Court exercice 1 –
Dans l'extrait sur les Alouettes, quels entraîneurs forts sont nommés comme ceux auxquels l'équipe s'en remettait lorsqu'elle connaissait du succès ?

Extrait –
------------------------------------------------------------
Une chose demeure certaine : le fait de conserver ou de retrancher un joueur pour les mauvaises raisons ne sera jamais bien reçu dans un vestiaire de football. C’est une importante source de distraction potentielle.

Certains diront qu’un nouvel état-major cherche souvent à imposer sa philosophie et à envoyer le message que personne n’est à l’abri de perdre son poste. Je crois qu’on avait déjà fait passer un message clair en mettant fin à l’association avec les Jeff Perrett, S.J. Green, Alan-Michael Cash, Marc-Olivier Brouillette et Winston Venable. Le ménage n’avait-il pas déjà été fait?

Je suis conscient que les Als ont été exclus des matchs éliminatoires lors des deux dernières saisons. Peut-on honnêtement dire, cependant, que ces exclusions étaient attribuables à un mauvais rendement de la défense? Certainement pas! D’aller faire cela à un leader de la défense, c’est particulier.

Deux visions à concilier

Qui plus est, ce genre de retranchement a toujours plus de punch lorsqu’ils est le fruit d’une réflexion de l’entraîneur-chef, celui qui les côtoie au quotidien.

À mon sens, cela nous ramène à un débat existentiel dans le monde du sport : celui entre la vision du DG, qui privilégie souvent le moyen à long terme, et celle de l’instructeur, qui vit dans l’immédiat. C’est le tiraillement classique entre les deux postes. Cela me ramène au dicton de Bill Parcells, qui avait affirmé : « C’est moi qui dois faire la recette? Qu’on me laisse faire le choix des ingrédients. » Je pense que Bear Woods était un ingrédient important de la recette de Jacques Chapdelaine.

Historiquement, les Alouettes ont connu du succès lorsqu’ils s’en remettaient à des entraîneurs forts. Je parle ici de Don Matthews et de Marc Trestman. C’était eux qui s’imposaient comme messagers devant les membres des médias. Avec sa sortie publique suivant la libération de Woods, on peut dire que Chapdelaine souhaite être une voix forte lui aussi.

D’ailleurs, je ne serais pas étonné d’apprendre que le Québécois a eu son mot à dire dans l’arrivée des trois grosses prises de l’équipe en offensive, soit Darian Durant, Ernest Jackson et Jovan Olafioye.

Quel est le dénominateur commun entre ces trois joueurs? Ils ont tous évolué sous Jacques Chapdelaine. Sa présence a sans aucun doute contribué à ce que ceux-ci fassent de Montréal leur nouveau domicile. Reed a été bon pour négocier avec ces nouveaux-venus – il ne faut pas lui enlever cela – mais son coach a aussi eu son influence. En rajoutant cela à l’équation, on peut encore mieux comprendre le mécontentement de l’entraîneur par rapport à l’incident Woods.
------------------------------------------------------------
Court exercice 2 –
Comptez les lignes des entrées qui contiennent la chaîne "power", en tenant compte de la casse. Donnez seulement ce nombre.

Données présentées –
------------------------------------------------------------
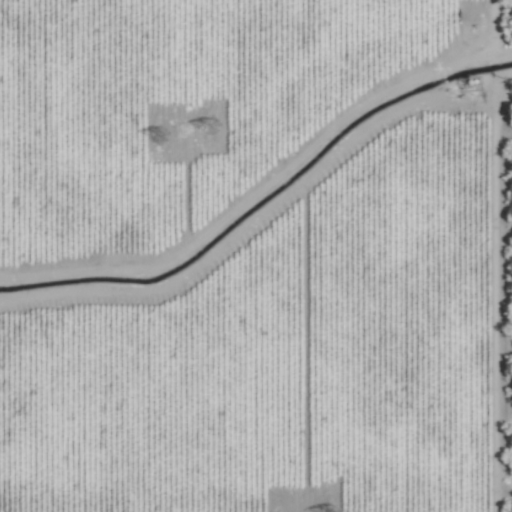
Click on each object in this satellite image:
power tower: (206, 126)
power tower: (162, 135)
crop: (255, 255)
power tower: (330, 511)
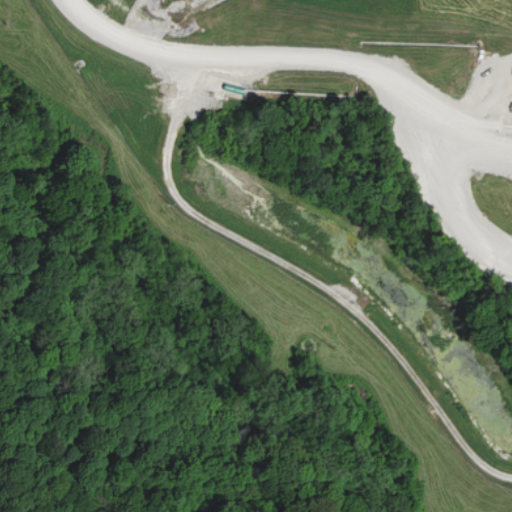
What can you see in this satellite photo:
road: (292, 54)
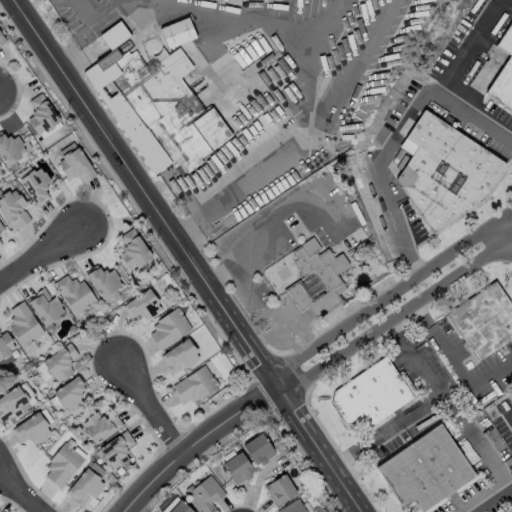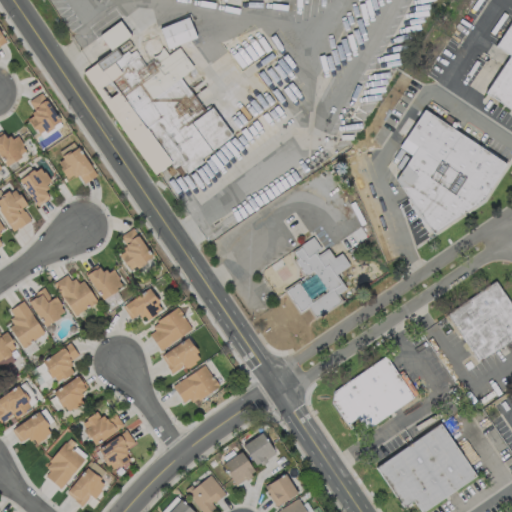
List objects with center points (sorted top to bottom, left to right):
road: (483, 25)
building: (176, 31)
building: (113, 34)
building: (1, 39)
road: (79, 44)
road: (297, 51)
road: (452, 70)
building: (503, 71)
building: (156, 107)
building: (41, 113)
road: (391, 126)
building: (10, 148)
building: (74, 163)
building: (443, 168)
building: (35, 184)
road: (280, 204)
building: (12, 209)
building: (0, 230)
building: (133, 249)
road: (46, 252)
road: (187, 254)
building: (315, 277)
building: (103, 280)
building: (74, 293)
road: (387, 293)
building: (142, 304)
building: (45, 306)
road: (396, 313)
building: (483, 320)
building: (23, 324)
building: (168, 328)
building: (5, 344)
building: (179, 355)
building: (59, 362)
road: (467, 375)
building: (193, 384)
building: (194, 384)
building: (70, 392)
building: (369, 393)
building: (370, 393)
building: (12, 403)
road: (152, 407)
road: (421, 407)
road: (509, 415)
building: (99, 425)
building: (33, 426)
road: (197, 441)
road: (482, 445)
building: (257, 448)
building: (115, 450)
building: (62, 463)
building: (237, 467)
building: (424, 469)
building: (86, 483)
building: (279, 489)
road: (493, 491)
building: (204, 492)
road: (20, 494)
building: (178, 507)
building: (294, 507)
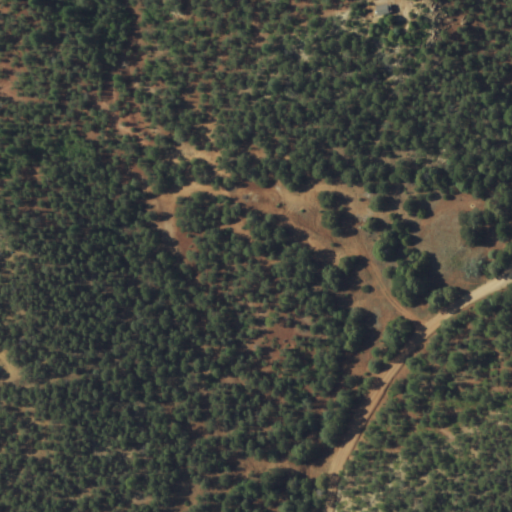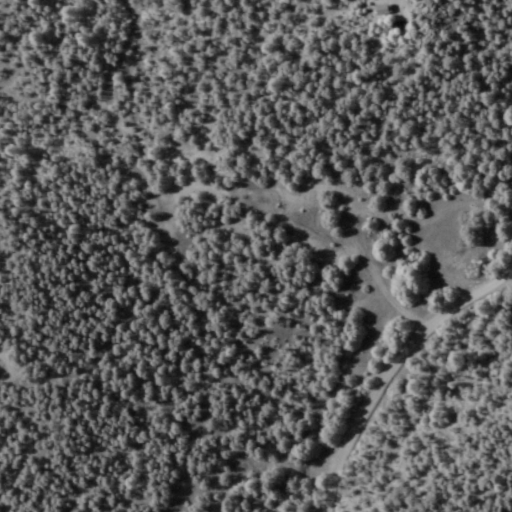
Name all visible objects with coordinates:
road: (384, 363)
------------------------------------------------------------
Réponse 1 –
Don Matthews et Marc Trestman.

Réponse 2 –
3